Understanding you have to put a roof over yourself and your family, budgeting to pay your monthly mortgage or rent should also be a top priority. Additionally, setting aside enough money for monthly utilities is also essential; after all, who wants to freeze during winter and sweat it out in the summer?

Finally, if you drive to work, you’ll need a vehicle to get there and back, so car payments and gas expenses should also be considered a necessity. The same rule applies when budgeting for grocery expenses. These are costs that should remain fairly stable from month to month.

Variable Expenses

While eating is a necessity, dining out surely is not. Last year’s U.S. Census Bureau data revealed that, for the first time in history, Americans now spend more on eating out than they do on groceries. If you find you’re running a tight budget each month — and eat out a lot — then this is probably one of the first areas in which you can make cutbacks. Going forward, make sure your restaurant budget is part of your variable expenses — and not your fixed expenses.

This same rule applies for other non-essential spending, including going to the movies. However, not all variable expenses are created equal. For instance, no one needs to buy new tires every month. But, when you get a flat or your tread is worn, you hope you’ve saved enough money to buy some replacements. Remember to factor occasional necessary items — such as new tires — into your variable expenses, so you’re not scrounging for money when an emergency pops up.

Debt Repayment and Savings

When it comes to managing the remainder of your budget, repaying debt should normally take priority over savings.

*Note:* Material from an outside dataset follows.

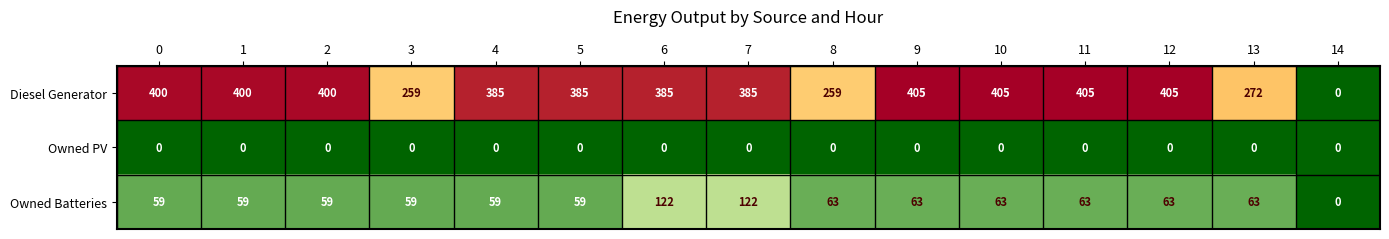

What is the total value across all series at 0?

459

As you’ve learned by now, monthly interest is compounded to your debt, so your best option is to pay off any outstanding sums in a timely manner. Prioritize paying off student loans and credit card balances before you start investing your savings in the stock market.

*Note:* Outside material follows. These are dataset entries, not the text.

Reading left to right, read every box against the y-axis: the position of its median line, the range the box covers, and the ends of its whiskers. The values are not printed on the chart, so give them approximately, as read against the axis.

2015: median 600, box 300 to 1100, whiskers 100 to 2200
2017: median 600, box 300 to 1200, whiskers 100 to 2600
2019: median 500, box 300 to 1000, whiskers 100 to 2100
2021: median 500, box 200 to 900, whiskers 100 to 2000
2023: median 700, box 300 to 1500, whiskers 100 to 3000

There are, however, some exceptions to these general rules. First, you should save at least $1,000 for emergencies before pursuing other debt repayment obligations, according to personal financial expert Dave Ramsey. Additionally, while mortgage debt should be handled under fixed expenses, you shouldn’t ever attempt to pay off more than your minimum balance until you’ve:

  • Paid off smaller debts, like credit card bills
  • Saved up enough emergency funds to live on for at least a year
  • Started building your retirement savings

Finally, if your employer has a matching 401(k) fund, you should normally take advantage of putting part of your monthly income into this retirement savings plan, even if you have not yet fully paid off any credit card or student loan debt.

Mistakes to Avoid

To apply these guidelines successfully, avoid making some common financial management mistakes that can run up your debt. To maintain a good credit rating, always pay your bills on time, and don’t let your credit balances run up beyond 10 percent to 20 percent of your limit. If you find you’ve exceeded these balance limits, increase the portion of your income that you budget toward repaying debt in order to bring your balances back down.

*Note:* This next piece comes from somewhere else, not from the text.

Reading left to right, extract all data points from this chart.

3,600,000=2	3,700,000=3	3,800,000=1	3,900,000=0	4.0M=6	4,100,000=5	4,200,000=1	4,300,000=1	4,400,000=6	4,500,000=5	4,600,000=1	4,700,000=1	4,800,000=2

You should also remember to factor holiday and birthday gift costs into your variable spending. Most Americans spend more than $900 per year on Christmas gifts. If you don’t include these costs in your budget, your debt will certainly creep up each year. Avoiding these mistakes — and following the 50/20/30 rule — will help you keep down your debt. Put these financial literacy principles into practice and you should gradually see your debt shrink and your savings grow over time.